At first it was creepy, but then I got caught up in the momentum and lined up to have my head buzz cut. It felt liberating.

JANET DART

At first, it was creepy, but then I got caught up in the momentum and lined up to have my head buzz cut. It felt liberating. It was exhilarating to be part of this, to be there right where it began. I don’t know if my exhilaration was one of equality or just succumbing to peer pressure, but I suspect the latter. There on the sidelines was my friend, beautiful blonde hair down to her waist, standing with her arms crossed, just watching, deadpan. She didn’t want to shave her head, but it was obvious within a few days that there really was no choice. Shave your head or leave. That’s what peer pressure will do to you. She finally shaved her head three days later when her husband realized bald heads weren’t going away; if they wanted to stay, her hair had to go. We thought it was just a moment, that our hair would grow back. Somehow it became another rule and symbol of Synanon. Two rules were now up to five: No drugs or alcohol, no violence, no smoking, aerobics, shaved heads.

The weekend after our head shaving, my mother had planned a family reunion in honor of my grandmother’s 75th birthday. There were all my brothers and sister, 14 cousins, aunts, and uncles, and me with a new bald head, well not quite bald, probably a quarter of an inch of hair. My mother insisted I wear a scarf, which I did for about one-half hour. Then I thought, deal with it. This is who I am. Imagine what they thought?
Embracing our new sense of freedom, at feminist icon’s urging, a large group of us women went to the steps of Sproul Hall at U.C. Berkeley, the site of peace marches and the women’s movement in my college days, trying to convince the young college students that shaving their heads would bring equality and a sense of freedom. No one stopped; I furtively watched for old high school friends, hoping no one I knew saw me. Perhaps our feeling of freedom was just our capitulation to the cult.

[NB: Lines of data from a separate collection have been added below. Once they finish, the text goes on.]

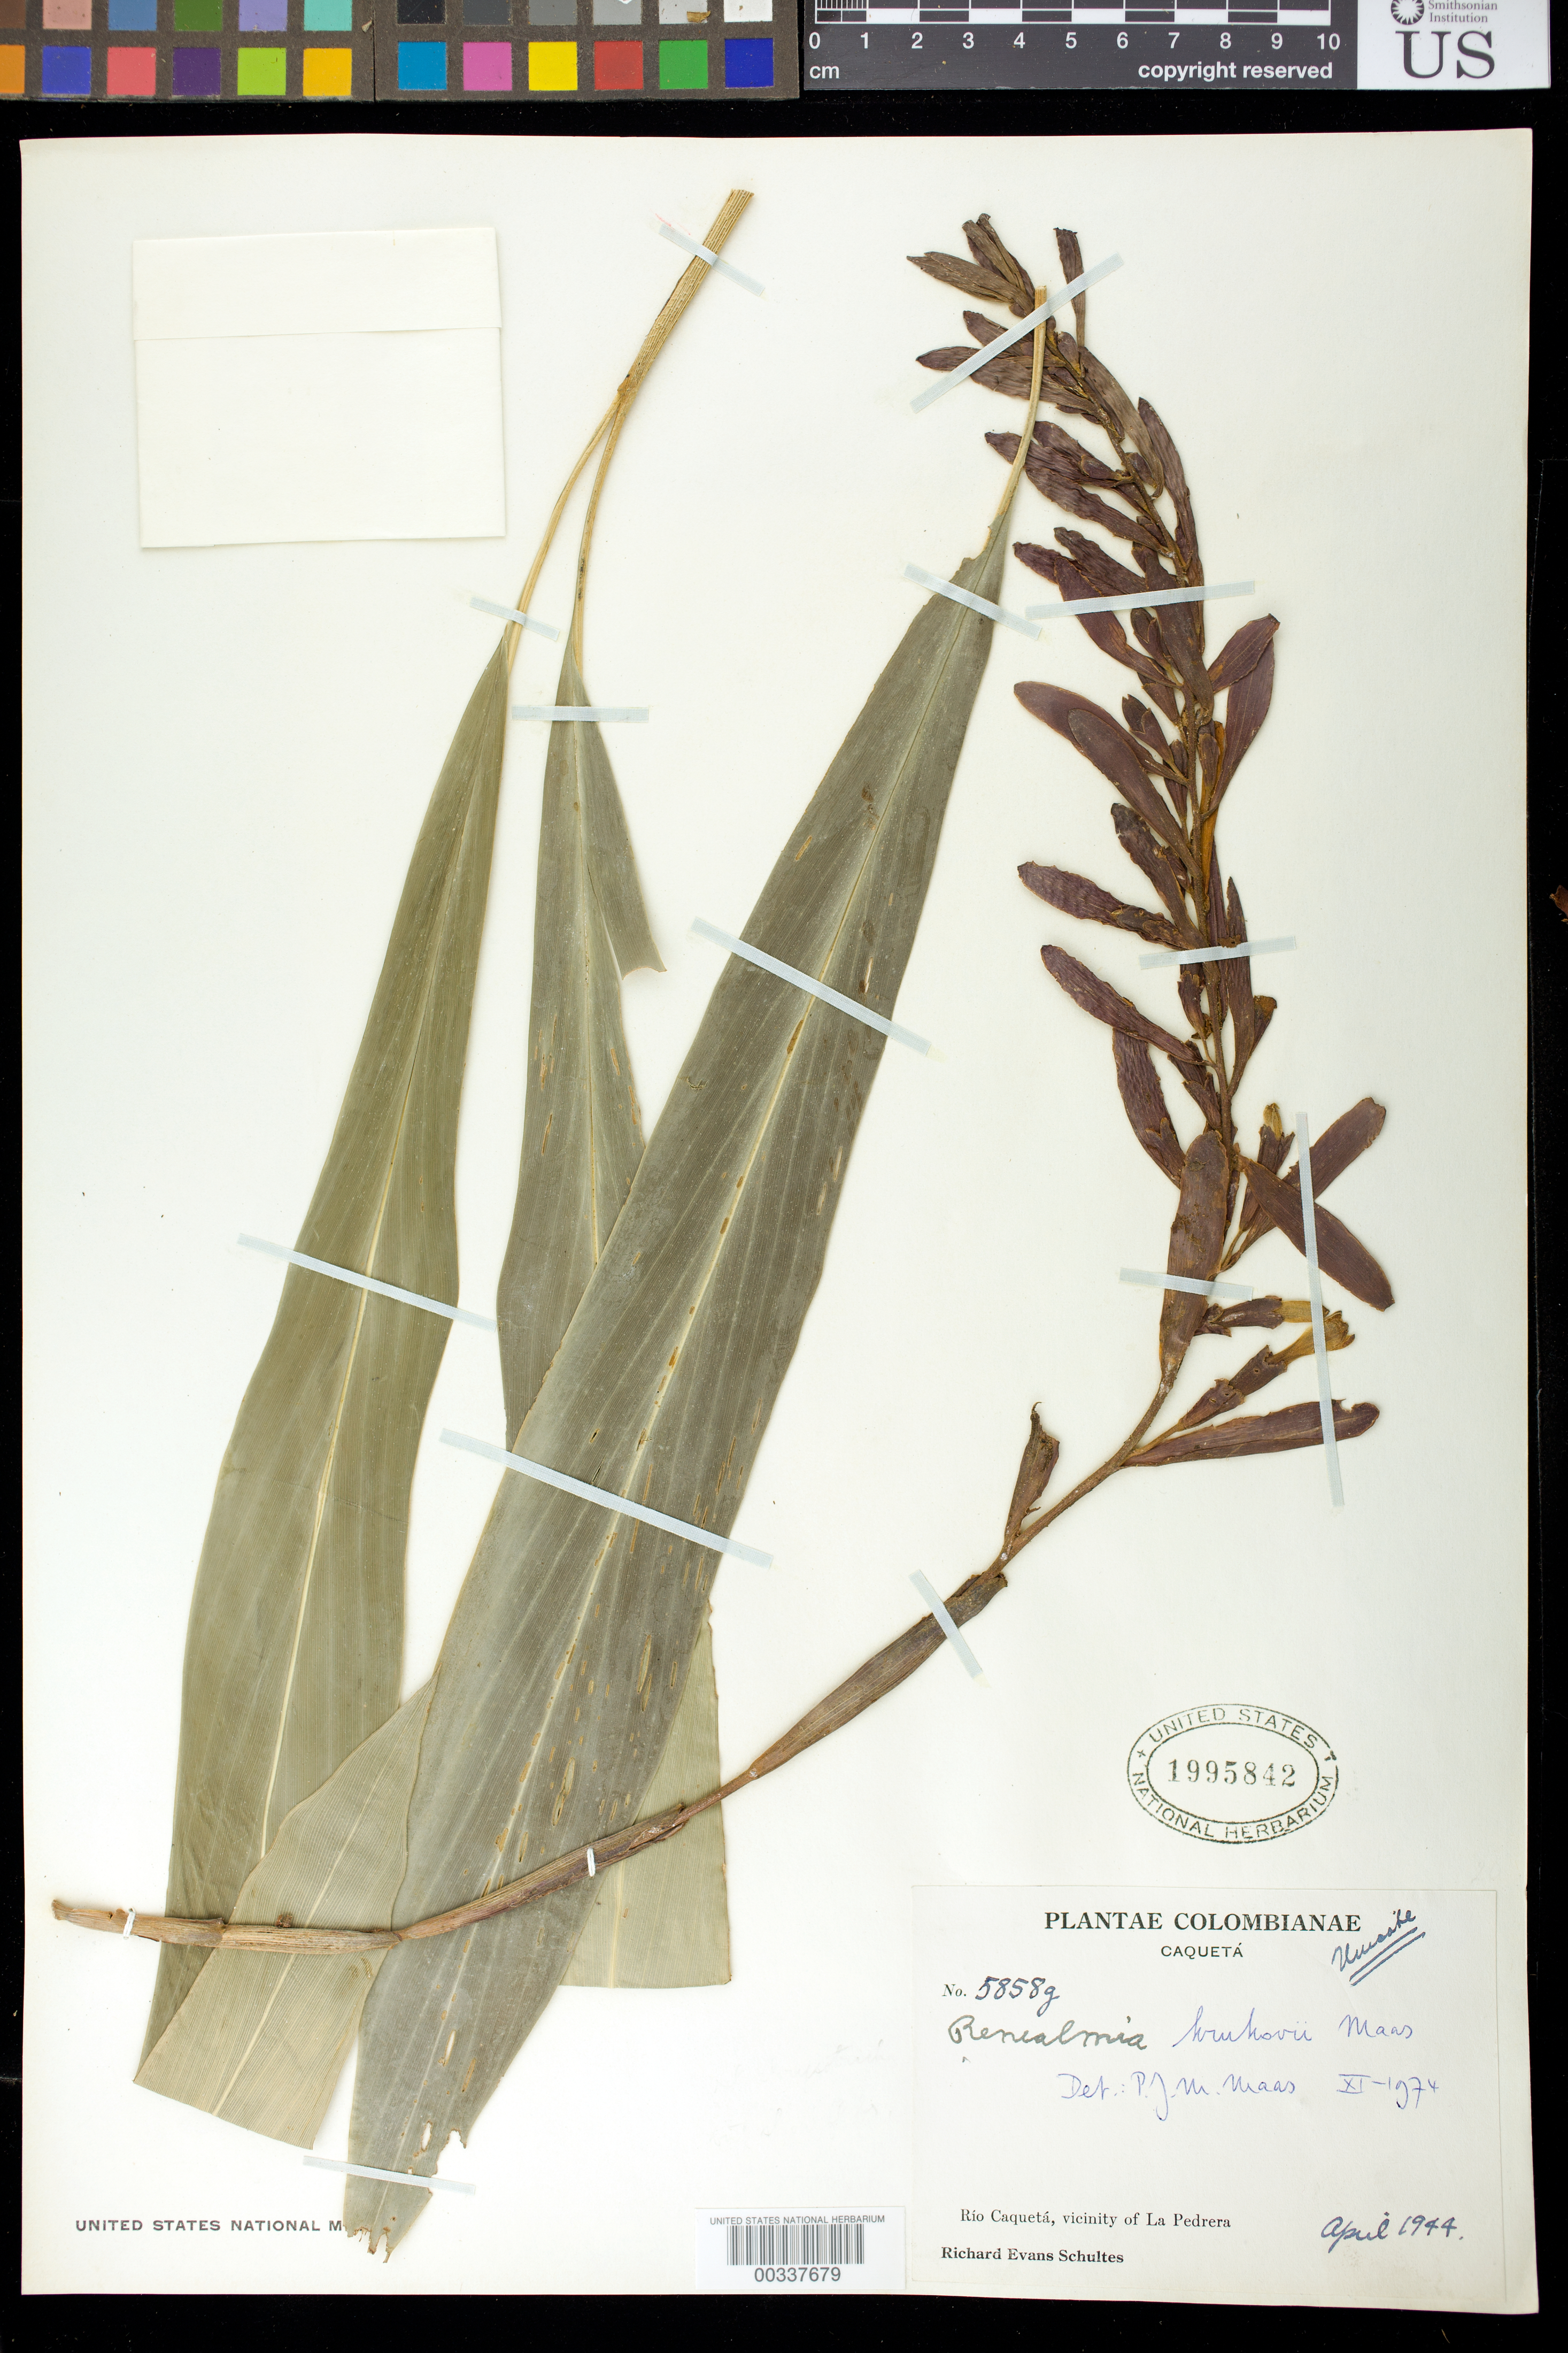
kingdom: Plantae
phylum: Tracheophyta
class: Liliopsida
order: Zingiberales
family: Zingiberaceae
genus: Renealmia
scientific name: Renealmia krukovii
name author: Maas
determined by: Maas, Paul J. M.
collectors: R. E. Schultes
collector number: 5858g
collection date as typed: Apr 1944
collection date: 1944-04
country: Colombia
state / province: Caquetá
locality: Rio Caqueta, vicinity of La Pedrera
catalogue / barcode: US 1995842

Funny how hard it was at first to identify people when all our heads were shaved. I hadn’t realized how much one’s hair was one’s identity. We didn’t all look the same; once you looked past the hair you saw the face, the eyes, the mouth, the ears, the facial expressions. For a while, some of us buzzed designs in our hair as a kind of decoration, but earrings and eye makeup worked better. And then you get used to it. You look in the mirror in the morning and it’s still you. It is simple not having to deal with your hair in the morning.

It was February; I was pregnant with a baby due in June. Shortly after the head shaving, I had to see an obstetrician  at U.C. San Francisco, a 45-minute drive from Tomales over the Golden Gate Bridge. San Francisco was the only place I could walk around bald and pregnant without getting a second look.